David Golden wrote:
On Jan 29, 2008 12:56 AM, Michael G Schwern <[EMAIL PROTECTED]> wrote:
2)  The most common mistake is forgetting about dependent actions when you do
a complete override, and that's not documented anywhere.

Sure it's documented -- it's documented in the code.  I can't imagine
doing a complete override of a function and not actually looking to
see what happens in that function that I'm replacing.

Some dependencies are more complicated, like testcover depends on code, then
does some work, then "depends on" test when in reality it doesn't really
depend on the test action but overrides its behavior.  testdb is similar.
Either way, complex cases like this can still be handled, depends_for() is a
convenience, not a replacement for depends_on().

Should depends_on change the list of dependencies?

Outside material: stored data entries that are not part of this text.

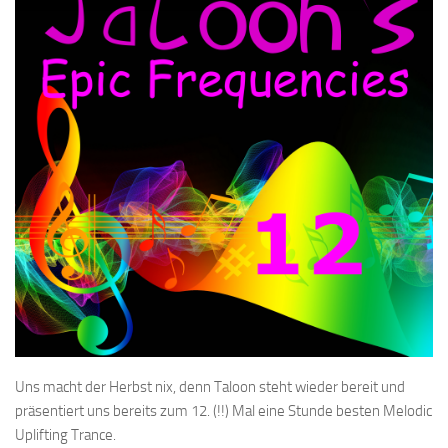
Uns macht der Herbst nix, denn Taloon steht wieder bereit und
präsentiert uns bereits zum 12. (!!) Mal eine Stunde besten Melodic
Uplifting Trance.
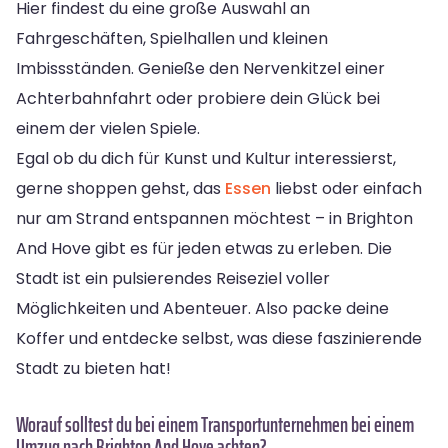
Hier findest du eine große Auswahl an
Fahrgeschäften, Spielhallen und kleinen
Imbissständen. Genieße den Nervenkitzel einer
Achterbahnfahrt oder probiere dein Glück bei
einem der vielen Spiele.
Egal ob du dich für Kunst und Kultur interessierst,
gerne shoppen gehst, das
Essen
liebst oder einfach
nur am Strand entspannen möchtest – in Brighton
And Hove gibt es für jeden etwas zu erleben. Die
Stadt ist ein pulsierendes Reiseziel voller
Möglichkeiten und Abenteuer. Also packe deine
Koffer und entdecke selbst, was diese faszinierende
Stadt zu bieten hat!
Worauf solltest du bei einem Transportunternehmen bei einem
Umzug nach Brighton And Hove achten?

There should be some sort of mechanism I guess, but probably not. That gets into depends_on() figuring out what action it's currently in which gets into looking at the call stack and oh god messy.

More practically, I don't think calling a dependency should be tied to declaring a dependency. If the mechanism were more formalized and declarative, like in make, the yes. But if they're tied together with the actual running of the action, then no.

Speaking of declarative dependencies, making them more declarative would help to enable parallel builds.


--
94. Crucifixes do not ward off officers, and I should not test that.